The firemen were hurt battling a 200-acre inferno near Huntsville in Walker County. Two suffered from heat exhaustion and one suffered minor burns before he could crawl inside his emergency aluminum fire shelter.
“This fire spread rapidly. The flames jumped from the crown of a one tree to another,” said Justice Jones, spokesman for the fire service.
The Governor of Wyoming wants more USFS dollars
Here is an excerpt from the Little Chicago Review.
Cheyenne – Wyoming has been left out in the cold by the U.S. Forest Service as that agency allocated federal economic stimulus dollars to western states for wildland fire mitigation projects, Gov.
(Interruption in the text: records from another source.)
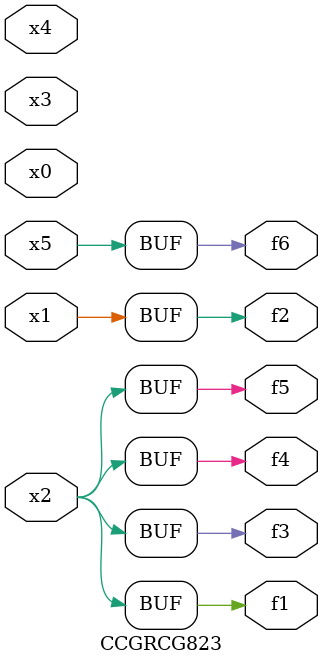
<source format=v>
module CCGRCG823(
	input x0, x1, x2, x3, x4, x5,
	output f1, f2, f3, f4, f5, f6
);
	assign f1 = x2;
	assign f2 = x1;
	assign f3 = x2;
	assign f4 = x2;
	assign f5 = x2;
	assign f6 = x5;
endmodule

</source>
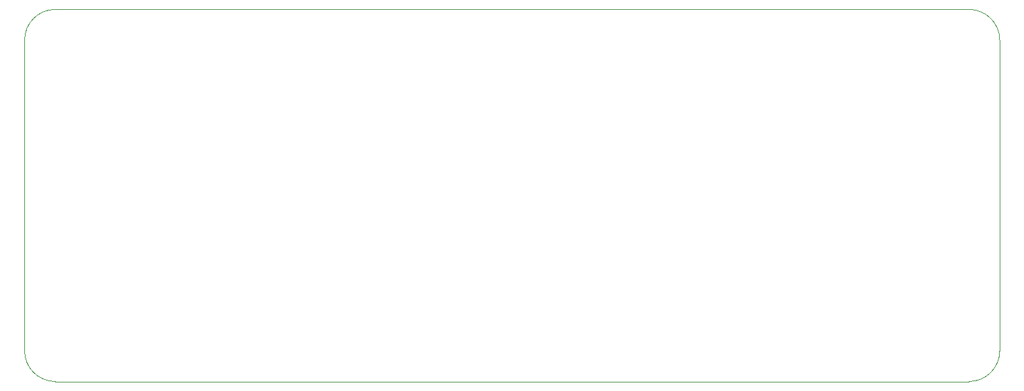
<source format=gbr>
%TF.GenerationSoftware,KiCad,Pcbnew,9.0.6*%
%TF.CreationDate,2025-12-07T16:06:48+02:00*%
%TF.ProjectId,BLUETOOTH_SPEAKER,424c5545-544f-44f5-9448-5f535045414b,rev?*%
%TF.SameCoordinates,Original*%
%TF.FileFunction,Profile,NP*%
%FSLAX46Y46*%
G04 Gerber Fmt 4.6, Leading zero omitted, Abs format (unit mm)*
G04 Created by KiCad (PCBNEW 9.0.6) date 2025-12-07 16:06:48*
%MOMM*%
%LPD*%
G01*
G04 APERTURE LIST*
%TA.AperFunction,Profile*%
%ADD10C,0.050000*%
%TD*%
G04 APERTURE END LIST*
D10*
X49990000Y-92630000D02*
G75*
G02*
X53950000Y-88670000I3960000J0D01*
G01*
X171810000Y-136690000D02*
X53950000Y-136690000D01*
X171810000Y-88670000D02*
G75*
G02*
X175770000Y-92630000I0J-3960000D01*
G01*
X53950000Y-88670000D02*
X171810000Y-88669200D01*
X53950000Y-136690000D02*
G75*
G02*
X49990000Y-132730000I0J3960000D01*
G01*
X175770000Y-132730000D02*
G75*
G02*
X171810000Y-136690000I-3960000J0D01*
G01*
X49990000Y-92630000D02*
X49990000Y-132730000D01*
X175770000Y-132730000D02*
X175770000Y-92630000D01*
M02*

</source>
Dave Freudenthal said today in a sharply worded letter to U.S. Department of Agriculture Secretary Tom Vilsack.
The Governor criticized the agency for allocating millions in funding from the American Recovery and Reinvestment Act of 2009 based on inaccurate data and a model that he said the Forest Service is unwilling to disclose to the states.
“I have had the opportunity to review the list of projects that were selected to get wildland fire funding and this list paints an interesting but somewhat disturbing picture regarding Forest Service priorities,” he said, “even when glossed with a thick shellac of rhetoric tied to unemployment numbers and other ‘economic stimulus’ veneers.”
The Governor wants an additional $26.5 million for fire mitigation, biomass development, capital construction, and fuels reduction.
Popular Science on firefighting tech
An article in Popular Science examines the use of:
Unmanned aerial vehicles,
A network of sensors, 1 per acre, to monitor weather, which Wildfire Today told you about on September 22, 2008; and
The Wildland Fire Decision Support System.
San Diego County Supervisors oppose SDG&E pre-emptive power shutoff scheme
The latest in San Diego Gas and Electric’s plan to shut off the power to large sections of San Diego County during periods of high fire danger is that the county Board of Supervisors voted four to zero to oppose the plan. Wildfire Today has covered this issue extensively.